### Exercises
(1) Answer from the interview below:
(a) Where does AB say they now live?
(b) Whose work did AB see in that artist's studio, from the artist's first show?
(c) At what event did AB once see Lisa Yuskavage's work?
(2) Give every artist that the interview below mentions by full name.

### Reading text
# # #
SL: Or maybe he was just trying take you down a notch. Even in the very florid art world of the '80s you were considered a bombastic figure.

AB: In Bali, where I now live, they think I'm nuts too. They look at my stuff and ask, "Is someone really going to buy this?"

SL: Well, the newer work is so grounded in personal symbolism. It's a little mysterious.

AB: I don't think the paintings are strange at all. When I saw the work from Matthew Barney's first show in his studio I realized that it was incredibly logical, linear thinking to a point where it just went so far out. There was a clear line of thought behind it, yet it was so wonky. I took that to heart. In no way am I trying to shock.

SL: Did you take much notice of the generation that came up on your heels?

AB: There's a lot of them I like and a lot of them I don't. But that was quite a while ago. I don't know who comes after them. John Currin's work I love. He's a good friend. We both love flesh. I really regret not buying a Lisa Yuskavage. I saw her work once at the Gramercy Art Fair, before she was at all visible. I didn't have the cash. But I saw it right away; she was going to be known.

SL: You have a good eye like that?
# # #
### Extracted material
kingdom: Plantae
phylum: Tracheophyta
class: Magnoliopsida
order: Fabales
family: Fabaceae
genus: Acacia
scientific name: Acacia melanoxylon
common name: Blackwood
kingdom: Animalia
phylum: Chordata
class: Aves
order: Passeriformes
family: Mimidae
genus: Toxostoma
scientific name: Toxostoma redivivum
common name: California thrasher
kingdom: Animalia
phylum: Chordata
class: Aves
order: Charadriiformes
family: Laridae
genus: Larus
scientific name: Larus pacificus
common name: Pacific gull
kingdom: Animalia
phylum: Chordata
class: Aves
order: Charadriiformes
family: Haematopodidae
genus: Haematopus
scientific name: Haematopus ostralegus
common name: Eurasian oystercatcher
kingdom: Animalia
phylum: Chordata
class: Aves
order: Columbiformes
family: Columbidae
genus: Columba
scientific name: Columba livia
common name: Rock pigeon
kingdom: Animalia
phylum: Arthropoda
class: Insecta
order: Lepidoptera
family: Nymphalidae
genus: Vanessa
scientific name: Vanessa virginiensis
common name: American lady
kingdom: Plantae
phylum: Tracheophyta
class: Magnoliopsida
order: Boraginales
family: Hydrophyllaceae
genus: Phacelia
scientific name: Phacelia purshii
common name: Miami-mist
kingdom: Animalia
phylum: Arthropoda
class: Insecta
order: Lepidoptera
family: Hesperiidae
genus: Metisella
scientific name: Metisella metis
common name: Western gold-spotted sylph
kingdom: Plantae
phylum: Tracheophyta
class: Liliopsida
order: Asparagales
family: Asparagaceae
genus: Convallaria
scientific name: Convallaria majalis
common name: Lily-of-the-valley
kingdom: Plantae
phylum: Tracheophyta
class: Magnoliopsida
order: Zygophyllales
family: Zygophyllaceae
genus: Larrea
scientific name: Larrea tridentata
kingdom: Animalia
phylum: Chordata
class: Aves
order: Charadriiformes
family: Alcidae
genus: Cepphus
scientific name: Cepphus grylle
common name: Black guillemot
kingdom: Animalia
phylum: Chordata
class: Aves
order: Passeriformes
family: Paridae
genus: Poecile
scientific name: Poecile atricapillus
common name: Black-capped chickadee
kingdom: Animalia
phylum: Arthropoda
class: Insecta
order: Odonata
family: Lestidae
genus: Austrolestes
# # #
### Worked solutions
(1)
(a) Bali
(b) Matthew Barney's
(c) The Gramercy Art Fair

(2)
Matthew Barney
John Currin
Lisa Yuskavage